● PROBLEM DETAILS:
Nothing should appear in the answer except the lines below from the line containing "phí hợp lí , phục" through the line containing "Россия откажется от", copied exactly, with pictures left out.

● ENTRIES SUPPLIED:
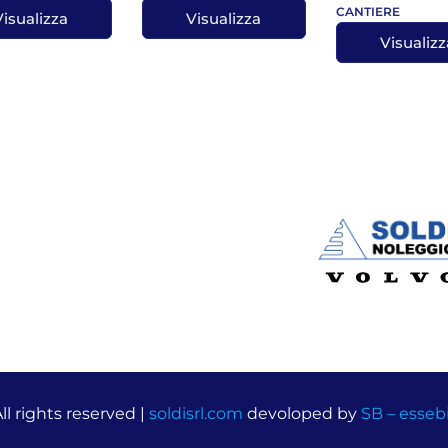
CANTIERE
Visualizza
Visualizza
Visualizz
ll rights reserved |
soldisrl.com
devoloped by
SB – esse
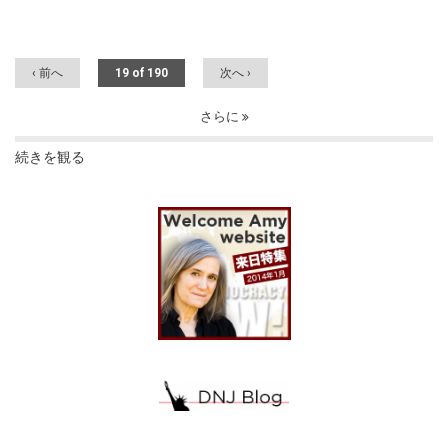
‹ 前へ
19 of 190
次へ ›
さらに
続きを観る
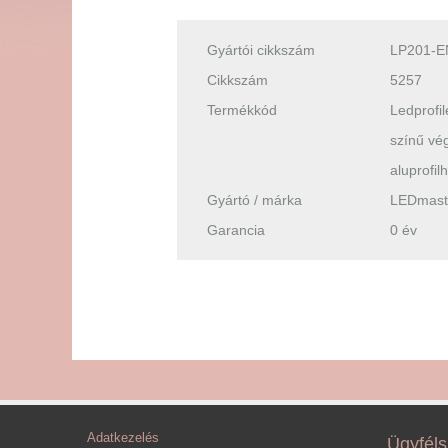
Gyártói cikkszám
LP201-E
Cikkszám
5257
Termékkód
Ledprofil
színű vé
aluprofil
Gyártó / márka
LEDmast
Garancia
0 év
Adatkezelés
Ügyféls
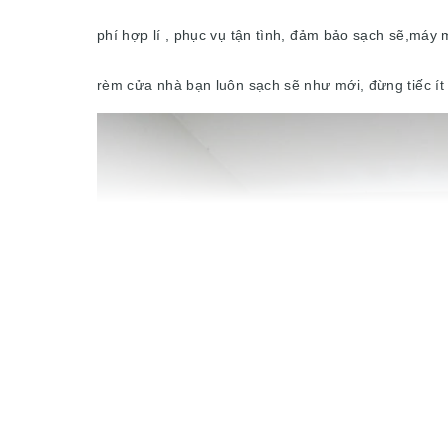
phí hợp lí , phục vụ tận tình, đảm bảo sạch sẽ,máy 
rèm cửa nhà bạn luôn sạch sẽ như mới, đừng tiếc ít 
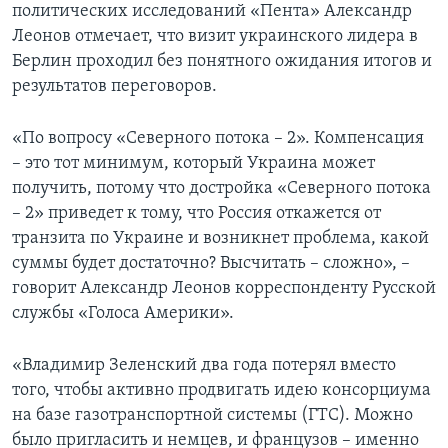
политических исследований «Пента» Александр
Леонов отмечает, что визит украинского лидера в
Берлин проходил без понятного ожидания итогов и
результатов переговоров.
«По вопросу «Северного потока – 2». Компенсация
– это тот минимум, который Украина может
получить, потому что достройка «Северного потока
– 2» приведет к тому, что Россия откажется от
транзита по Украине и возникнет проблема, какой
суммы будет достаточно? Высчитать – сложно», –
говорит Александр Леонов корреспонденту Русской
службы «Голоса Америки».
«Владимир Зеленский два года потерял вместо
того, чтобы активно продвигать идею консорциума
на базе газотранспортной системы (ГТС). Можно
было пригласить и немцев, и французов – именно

● REPLY:
phí hợp lí , phục vụ tận tình, đảm bảo sạch sẽ,máy 
rèm cửa nhà bạn luôn sạch sẽ như mới, đừng tiếc ít 
политических исследований «Пента» Александр
Леонов отмечает, что визит украинского лидера в
Берлин проходил без понятного ожидания итогов и
результатов переговоров.
«По вопросу «Северного потока – 2». Компенсация
– это тот минимум, который Украина может
получить, потому что достройка «Северного потока
– 2» приведет к тому, что Россия откажется от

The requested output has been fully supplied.